How can internal communications support employee wellbeing over the holidays?

Internal communications can support employee wellbeing over the holiday period by acknowledging the pressure employees face, delivering specific and meaningful recognition, providing clarity about what’s coming in the new year, and building flexibility into how and when messages are received. A structured internal communications plan that anticipates the December-January period – rather than reacting to it – significantly reduces uncertainty and stress for employees.

Why does employer branding matter during the holiday season?

Employer branding is directly shaped by how organisations communicate with their people during high-pressure periods. The holiday season is one of those periods. Employees who feel genuinely valued and clearly communicated with talk about their employer positively – to potential candidates, in their networks, and on platforms like LinkedIn. Organisations that take internal communications seriously in December build stronger employer brands that support talent attraction and retention throughout the year.

What are effective communication strategies in the workplace for December?

Effective communication strategies in the workplace for December include: sending leadership messages that acknowledge employee pressure authentically, recognising team contributions with specificity rather than generic thanks, communicating clearly about Q1 priorities before the break, using the right channel for each message type, and planning post-holiday communications in advance.
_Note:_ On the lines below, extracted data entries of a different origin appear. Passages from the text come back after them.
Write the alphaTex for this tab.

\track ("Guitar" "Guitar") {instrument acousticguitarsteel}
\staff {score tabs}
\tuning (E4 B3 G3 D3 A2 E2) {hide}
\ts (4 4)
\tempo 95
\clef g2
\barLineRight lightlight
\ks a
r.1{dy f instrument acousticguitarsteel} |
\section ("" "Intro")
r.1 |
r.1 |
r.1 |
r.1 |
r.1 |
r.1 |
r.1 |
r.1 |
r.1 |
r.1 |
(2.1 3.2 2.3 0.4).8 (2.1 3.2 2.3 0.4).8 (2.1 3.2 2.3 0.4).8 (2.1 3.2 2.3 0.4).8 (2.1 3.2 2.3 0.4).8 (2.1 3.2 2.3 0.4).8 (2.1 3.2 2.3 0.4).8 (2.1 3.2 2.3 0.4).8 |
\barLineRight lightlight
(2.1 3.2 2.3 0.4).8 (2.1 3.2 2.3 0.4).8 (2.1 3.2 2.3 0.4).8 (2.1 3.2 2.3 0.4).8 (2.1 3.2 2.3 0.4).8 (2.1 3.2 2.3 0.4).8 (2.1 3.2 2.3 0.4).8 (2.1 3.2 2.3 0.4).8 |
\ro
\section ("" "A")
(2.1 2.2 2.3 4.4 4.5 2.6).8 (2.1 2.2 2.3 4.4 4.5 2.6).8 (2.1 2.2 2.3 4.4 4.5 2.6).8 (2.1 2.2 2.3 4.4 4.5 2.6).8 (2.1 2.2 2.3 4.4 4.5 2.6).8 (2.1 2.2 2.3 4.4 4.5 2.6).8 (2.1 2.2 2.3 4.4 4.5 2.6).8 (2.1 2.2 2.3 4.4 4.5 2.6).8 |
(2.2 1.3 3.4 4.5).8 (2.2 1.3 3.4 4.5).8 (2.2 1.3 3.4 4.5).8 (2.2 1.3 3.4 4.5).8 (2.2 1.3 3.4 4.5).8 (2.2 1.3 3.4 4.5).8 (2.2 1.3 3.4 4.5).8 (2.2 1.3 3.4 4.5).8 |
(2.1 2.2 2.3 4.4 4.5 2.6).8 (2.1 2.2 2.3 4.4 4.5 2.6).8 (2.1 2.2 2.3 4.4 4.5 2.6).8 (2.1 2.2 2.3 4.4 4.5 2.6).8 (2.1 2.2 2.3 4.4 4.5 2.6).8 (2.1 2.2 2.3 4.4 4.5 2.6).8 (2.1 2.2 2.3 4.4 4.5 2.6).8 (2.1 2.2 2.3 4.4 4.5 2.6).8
These are not one-off tactics – they’re part of a broader internal communications strategy that treats December as a planned priority.

How does an internal communications consultancy help with end-of-year communications?

An internal communications consultancy brings strategic planning, research-led methodology, and experienced writing and creative support to end-of-year communications. Rather than leaving leaders to write ad hoc messages in December, a consultancy helps organizations build a structured communication cadence, develop the right tone and messaging, and ensure communications align with the broader employer brand and employee value proposition. In Australia, Corporate Crayon works with organizations across Australia and nationally to deliver this support.